Death Row Bloggers Get Help From Victims
Sept. 13, 2011 — -- Nearly two decades ago, Dina Milito was the victim of a violent crime that forced her to change her name and her hometown. Today, she helps an inmate on death row maintain an online blog.
Milito is not alone. Convicted killers are getting help in publishing their death row prose from a surprising range of people including PhD students to the famlies of their victims.
Inmates aren't allowed access to the Internet for fear that they could use it to communicate with criminal associates to perpetrate additional crimes or exact revenge on people. Without the help of a sympathetic person on the outside, their writings and their thoughts would be locked up with them.

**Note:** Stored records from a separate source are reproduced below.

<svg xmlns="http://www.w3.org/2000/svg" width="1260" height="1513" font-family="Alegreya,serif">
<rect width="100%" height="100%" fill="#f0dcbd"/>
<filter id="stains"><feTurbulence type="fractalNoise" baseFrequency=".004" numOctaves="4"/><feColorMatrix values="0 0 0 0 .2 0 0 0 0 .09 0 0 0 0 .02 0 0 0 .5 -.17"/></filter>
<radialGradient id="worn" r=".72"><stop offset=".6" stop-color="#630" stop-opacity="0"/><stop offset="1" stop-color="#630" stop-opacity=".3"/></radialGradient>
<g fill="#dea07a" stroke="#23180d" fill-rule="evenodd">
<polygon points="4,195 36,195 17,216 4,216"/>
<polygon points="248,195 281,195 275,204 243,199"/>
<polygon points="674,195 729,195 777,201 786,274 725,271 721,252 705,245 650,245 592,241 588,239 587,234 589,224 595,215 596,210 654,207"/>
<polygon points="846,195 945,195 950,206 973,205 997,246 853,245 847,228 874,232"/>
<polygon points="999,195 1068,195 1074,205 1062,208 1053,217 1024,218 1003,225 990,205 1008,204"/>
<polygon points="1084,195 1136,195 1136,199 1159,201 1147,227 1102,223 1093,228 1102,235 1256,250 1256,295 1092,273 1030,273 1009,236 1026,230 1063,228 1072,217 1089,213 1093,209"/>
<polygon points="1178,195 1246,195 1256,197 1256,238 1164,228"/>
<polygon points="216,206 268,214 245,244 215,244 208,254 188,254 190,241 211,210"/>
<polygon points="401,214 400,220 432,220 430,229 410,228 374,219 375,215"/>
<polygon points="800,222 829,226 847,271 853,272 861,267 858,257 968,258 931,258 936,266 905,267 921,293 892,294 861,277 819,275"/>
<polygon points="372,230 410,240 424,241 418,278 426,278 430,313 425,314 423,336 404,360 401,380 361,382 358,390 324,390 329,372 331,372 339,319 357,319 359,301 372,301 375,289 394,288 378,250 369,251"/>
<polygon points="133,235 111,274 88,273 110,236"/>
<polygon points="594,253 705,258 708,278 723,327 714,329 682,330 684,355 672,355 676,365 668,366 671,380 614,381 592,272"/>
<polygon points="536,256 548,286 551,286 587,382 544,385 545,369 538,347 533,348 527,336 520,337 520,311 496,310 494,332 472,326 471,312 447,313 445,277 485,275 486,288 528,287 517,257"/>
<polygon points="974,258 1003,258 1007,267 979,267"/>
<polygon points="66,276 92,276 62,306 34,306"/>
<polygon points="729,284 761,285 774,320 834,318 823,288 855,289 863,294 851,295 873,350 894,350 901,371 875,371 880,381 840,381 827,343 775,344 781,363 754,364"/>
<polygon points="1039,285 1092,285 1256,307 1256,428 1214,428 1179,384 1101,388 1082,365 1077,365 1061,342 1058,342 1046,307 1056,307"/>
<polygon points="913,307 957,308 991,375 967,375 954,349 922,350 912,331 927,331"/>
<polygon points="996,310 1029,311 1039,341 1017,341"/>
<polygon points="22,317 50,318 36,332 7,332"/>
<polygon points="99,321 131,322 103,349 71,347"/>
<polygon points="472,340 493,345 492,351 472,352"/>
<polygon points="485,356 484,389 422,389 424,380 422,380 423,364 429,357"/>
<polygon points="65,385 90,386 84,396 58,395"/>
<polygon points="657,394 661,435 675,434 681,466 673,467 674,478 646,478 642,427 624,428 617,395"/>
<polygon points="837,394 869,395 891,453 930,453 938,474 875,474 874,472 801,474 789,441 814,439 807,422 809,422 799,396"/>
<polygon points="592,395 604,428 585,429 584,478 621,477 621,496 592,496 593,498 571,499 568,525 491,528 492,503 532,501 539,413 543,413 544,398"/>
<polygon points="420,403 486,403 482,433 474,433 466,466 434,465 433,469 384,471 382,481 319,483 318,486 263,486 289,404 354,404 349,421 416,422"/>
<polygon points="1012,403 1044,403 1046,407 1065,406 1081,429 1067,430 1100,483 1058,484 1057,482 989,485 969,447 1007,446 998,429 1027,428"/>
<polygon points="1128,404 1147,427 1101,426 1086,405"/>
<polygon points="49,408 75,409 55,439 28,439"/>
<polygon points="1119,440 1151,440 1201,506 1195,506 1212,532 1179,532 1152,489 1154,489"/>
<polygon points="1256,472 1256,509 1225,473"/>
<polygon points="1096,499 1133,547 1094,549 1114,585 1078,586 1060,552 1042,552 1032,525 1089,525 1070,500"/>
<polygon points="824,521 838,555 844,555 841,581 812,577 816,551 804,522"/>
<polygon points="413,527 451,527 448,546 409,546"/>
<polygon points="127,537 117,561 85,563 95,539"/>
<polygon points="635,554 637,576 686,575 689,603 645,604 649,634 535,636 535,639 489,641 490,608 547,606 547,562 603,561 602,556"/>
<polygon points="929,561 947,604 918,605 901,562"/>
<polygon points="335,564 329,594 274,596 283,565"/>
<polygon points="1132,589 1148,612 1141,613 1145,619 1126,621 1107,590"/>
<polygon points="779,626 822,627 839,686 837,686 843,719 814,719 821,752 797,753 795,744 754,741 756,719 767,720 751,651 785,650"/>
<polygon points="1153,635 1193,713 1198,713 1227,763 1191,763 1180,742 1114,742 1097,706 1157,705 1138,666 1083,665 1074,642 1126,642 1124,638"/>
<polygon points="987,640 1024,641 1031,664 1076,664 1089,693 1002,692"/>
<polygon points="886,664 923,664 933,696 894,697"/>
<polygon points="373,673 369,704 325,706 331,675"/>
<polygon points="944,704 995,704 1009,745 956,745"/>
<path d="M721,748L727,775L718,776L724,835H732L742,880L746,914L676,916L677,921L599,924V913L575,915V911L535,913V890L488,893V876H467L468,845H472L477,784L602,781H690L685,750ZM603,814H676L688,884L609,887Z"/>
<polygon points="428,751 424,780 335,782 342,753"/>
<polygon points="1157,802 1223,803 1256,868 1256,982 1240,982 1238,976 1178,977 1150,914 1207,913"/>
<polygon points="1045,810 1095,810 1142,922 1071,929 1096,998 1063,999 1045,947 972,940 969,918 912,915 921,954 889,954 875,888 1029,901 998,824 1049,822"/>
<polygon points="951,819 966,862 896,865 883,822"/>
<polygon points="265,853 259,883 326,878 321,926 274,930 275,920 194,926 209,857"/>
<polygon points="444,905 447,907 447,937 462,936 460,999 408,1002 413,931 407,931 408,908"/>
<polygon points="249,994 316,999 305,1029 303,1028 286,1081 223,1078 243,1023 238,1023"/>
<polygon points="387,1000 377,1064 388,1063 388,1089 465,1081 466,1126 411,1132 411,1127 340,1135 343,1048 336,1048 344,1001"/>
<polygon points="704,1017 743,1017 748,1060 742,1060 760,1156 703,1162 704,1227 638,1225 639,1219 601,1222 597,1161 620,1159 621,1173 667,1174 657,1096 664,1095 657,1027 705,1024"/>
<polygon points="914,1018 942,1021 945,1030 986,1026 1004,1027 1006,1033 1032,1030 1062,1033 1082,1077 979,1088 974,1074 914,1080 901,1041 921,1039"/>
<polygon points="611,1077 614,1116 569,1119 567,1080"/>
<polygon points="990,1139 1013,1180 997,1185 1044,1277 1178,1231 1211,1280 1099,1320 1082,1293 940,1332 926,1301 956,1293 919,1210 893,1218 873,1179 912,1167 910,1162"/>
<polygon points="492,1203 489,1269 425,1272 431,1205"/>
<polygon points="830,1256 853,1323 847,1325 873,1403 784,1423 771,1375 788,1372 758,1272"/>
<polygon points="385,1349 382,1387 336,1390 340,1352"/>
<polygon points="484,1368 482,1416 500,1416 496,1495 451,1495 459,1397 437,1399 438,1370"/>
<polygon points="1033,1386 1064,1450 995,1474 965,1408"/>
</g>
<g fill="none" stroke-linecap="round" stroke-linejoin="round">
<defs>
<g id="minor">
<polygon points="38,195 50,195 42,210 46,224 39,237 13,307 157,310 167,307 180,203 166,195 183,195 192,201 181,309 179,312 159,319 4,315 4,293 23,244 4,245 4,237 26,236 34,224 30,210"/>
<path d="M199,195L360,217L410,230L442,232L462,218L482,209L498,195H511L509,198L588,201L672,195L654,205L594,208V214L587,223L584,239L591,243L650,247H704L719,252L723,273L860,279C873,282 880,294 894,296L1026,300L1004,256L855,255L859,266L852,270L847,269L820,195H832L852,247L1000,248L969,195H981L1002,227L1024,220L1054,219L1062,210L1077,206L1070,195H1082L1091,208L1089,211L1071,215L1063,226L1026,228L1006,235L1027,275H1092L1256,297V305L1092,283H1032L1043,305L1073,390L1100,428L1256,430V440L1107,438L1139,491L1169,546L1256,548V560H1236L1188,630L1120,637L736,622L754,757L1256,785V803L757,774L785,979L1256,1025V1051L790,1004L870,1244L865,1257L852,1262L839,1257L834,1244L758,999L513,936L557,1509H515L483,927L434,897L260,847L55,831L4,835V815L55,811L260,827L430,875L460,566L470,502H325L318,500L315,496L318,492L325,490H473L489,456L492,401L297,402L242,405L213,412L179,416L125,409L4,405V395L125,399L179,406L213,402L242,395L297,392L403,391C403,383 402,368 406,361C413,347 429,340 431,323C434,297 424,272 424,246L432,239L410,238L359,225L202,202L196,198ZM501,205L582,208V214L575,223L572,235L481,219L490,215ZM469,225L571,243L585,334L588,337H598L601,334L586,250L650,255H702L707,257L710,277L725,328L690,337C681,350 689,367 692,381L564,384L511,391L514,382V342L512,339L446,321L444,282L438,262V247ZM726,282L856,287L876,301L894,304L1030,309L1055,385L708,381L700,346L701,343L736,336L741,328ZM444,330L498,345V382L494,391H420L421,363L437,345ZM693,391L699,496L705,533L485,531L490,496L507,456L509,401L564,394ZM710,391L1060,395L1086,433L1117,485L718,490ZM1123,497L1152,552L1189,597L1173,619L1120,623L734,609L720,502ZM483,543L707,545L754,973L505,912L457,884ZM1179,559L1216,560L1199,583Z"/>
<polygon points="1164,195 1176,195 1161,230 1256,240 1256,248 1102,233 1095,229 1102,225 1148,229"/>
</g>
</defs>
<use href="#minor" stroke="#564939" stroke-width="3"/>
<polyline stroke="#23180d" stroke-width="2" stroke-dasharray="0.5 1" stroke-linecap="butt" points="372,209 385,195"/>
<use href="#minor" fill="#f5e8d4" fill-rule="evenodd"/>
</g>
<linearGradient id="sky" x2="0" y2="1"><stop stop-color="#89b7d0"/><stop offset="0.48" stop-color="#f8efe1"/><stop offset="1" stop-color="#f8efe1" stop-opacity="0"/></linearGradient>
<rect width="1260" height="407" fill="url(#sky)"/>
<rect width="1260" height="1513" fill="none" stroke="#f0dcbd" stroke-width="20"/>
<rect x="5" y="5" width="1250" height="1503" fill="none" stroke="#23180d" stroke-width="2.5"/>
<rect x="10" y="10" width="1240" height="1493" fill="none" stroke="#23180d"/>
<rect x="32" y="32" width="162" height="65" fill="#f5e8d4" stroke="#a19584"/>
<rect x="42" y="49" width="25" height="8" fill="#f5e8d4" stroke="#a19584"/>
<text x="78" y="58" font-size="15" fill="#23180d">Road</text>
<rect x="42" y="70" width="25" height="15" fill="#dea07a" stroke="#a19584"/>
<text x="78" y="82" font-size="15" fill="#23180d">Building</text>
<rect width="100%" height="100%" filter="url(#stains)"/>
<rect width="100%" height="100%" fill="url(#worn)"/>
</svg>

Dina Milito, a mom of two, would seem to be an odd person to be sympathetic to a violent criminal.
"When I was 19 living in a different city with a different name, I was attacked walking home one night," she said. "During my attack, I thought I was going to die. I thought I was going to be killed and so I felt really lucky that I made it through. I felt lucky and relieved."
Milito, a mom of two, did not want to reveal the extent of the assault on her because she hasn't yet revealed her past to her two young children. She said that her attacker is still in prison today.
She said that she began reading books about the lives of inmates and it changed the way she looked at them. About 18 months ago, Milito began exchanging letters with Ronald Clark, a convicted murderer who has been on death row in a Florida prison for 21 years. She was connected to him through the Death Row Support Project, a group that links people to death row inmates seeking correspondence.
"In the beginning, it was just my goal to keep him company, to give him some mail...just to write about my life, my family life," she said. "He considered himself a writer, a poet and felt that he had something to say and we kind of came up with the project."
The project is a blog called The Death Row Poet and the two consider the blog a vessel for his work.
Clark, 43, writes eloquently about everything from what's in his cell to reflective writings about his crimes. One post entitled "My Thoughts on the Death of Ronald Willis" is about the man he is convicted of shooting seven to eight times and leaving in a ditch in 1990. His accomplice, John Hatch, reached a plea deal with investigators in return for testimony against Clark. Hatch was released from prison in 2001.
"It was a cold, calculated, unnecessary and senseless murder that robbed a daughter of her father. I didn't know the man nor his family," Clark wrote on April 4. "I was a fallible young man at his worst."
Inmates are not allowed internet access or access to cell phones so Clark mails his writings to Milito who posts them. A spokesperson for the Florida Department of Corrections said that they are aware of "The Death Row Poet" blog and said that there is no plan to try and remove the site because Clark is not maintaining it himself.
"It's against our rules for them to have an internet site, but they usually say it's not me that's doing it, it's my sister, my aunt, my friends," said Jo Ellyn Rackleff of the Florida Department of Corrections.
If the blog were victimizing someone, then the department would step in, Rackleff said.